Zheng reiterated that for pig enterprises to navigate market cycles, they must master three capabilities: digital tools for precise decision-making, systems-level risk management, and a culture built on shared values.

Lianjie Hou
One participant, Lianjie Hou, Chairman of Shandong Chengtou Jinkun Agriculture, shared how the program inspired organizational change. “It’s not just about upgrading farm equipment—it’s about establishing a strategic mindset and embedding a cultural DNA that supports long-termism,” she said.
Building a wider talent pipeline
Beyond the Executive Program, P+ Academy also includes other tiers of training, such as the Nutritionist Class and the Future Pig Farm Summit. Cargill aims to train more than 1,000 pig industry managers by 2027 and help incubate a series of PSY30+ benchmark farms.

Investment reflects this ambition. Cargill has committed over CNY 10 million (about USD 1.37 million) to ensure the program’s quality and expansion.
The company’s broader philosophy is clear: enabling long-term capability is more valuable than delivering short-term solutions. This includes external programs like the Farm Manager Training Camp, Lean Production Masterclass, and Youth Entrepreneur Forum, as well as internal development tracks for Cargill’s commercial and technical teams.
For instance, the Farm Manager Training Camp offers modules in SOPs, data utilization, performance management, and communications. The “Lean Master” track focuses on practical skills like recruitment, job design, and efficiency optimization—followed by onsite support to implement what’s learned.
Toward a standardized, digital future
Looking ahead, Cargill is advocating for the formation of a “Standardized Swine Alliance,” bringing together large-scale farms, genetics companies, and feed specialists under a digitalized management platform. This coalition would standardize breeding, nutrition, and operations to boost efficiency and reduce costs.

Internally, Cargill is also refining its farm service teams.
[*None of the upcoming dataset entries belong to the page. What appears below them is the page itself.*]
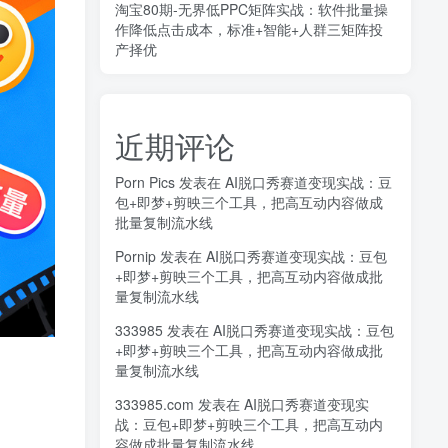
淘宝80期-无界低PPC矩阵实战：软件批量操
作降低点击成本，标准+智能+人群三矩阵投
产择优
近期评论
Porn Pics
发表在
AI脱口秀赛道变现实战：豆
包+即梦+剪映三个工具，把高互动内容做成
批量复制流水线
Pornip
发表在
AI脱口秀赛道变现实战：豆包
+即梦+剪映三个工具，把高互动内容做成批
量复制流水线
333985
发表在
AI脱口秀赛道变现实战：豆包
+即梦+剪映三个工具，把高互动内容做成批
量复制流水线
333985.com
发表在
AI脱口秀赛道变现实
战：豆包+即梦+剪映三个工具，把高互动内
容做成批量复制流水线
Its commercial unit now runs thematic training clubs, while the technical group is sharpening its “three-meeting” approach—farm business reviews, production diagnostics, and collaborative project workshops with clients.
From top-tier executives to frontline managers, the P+ Academy represents more than a training course. It is a long-term strategy to rebuild China’s pig industry from the inside out—one leader at a time.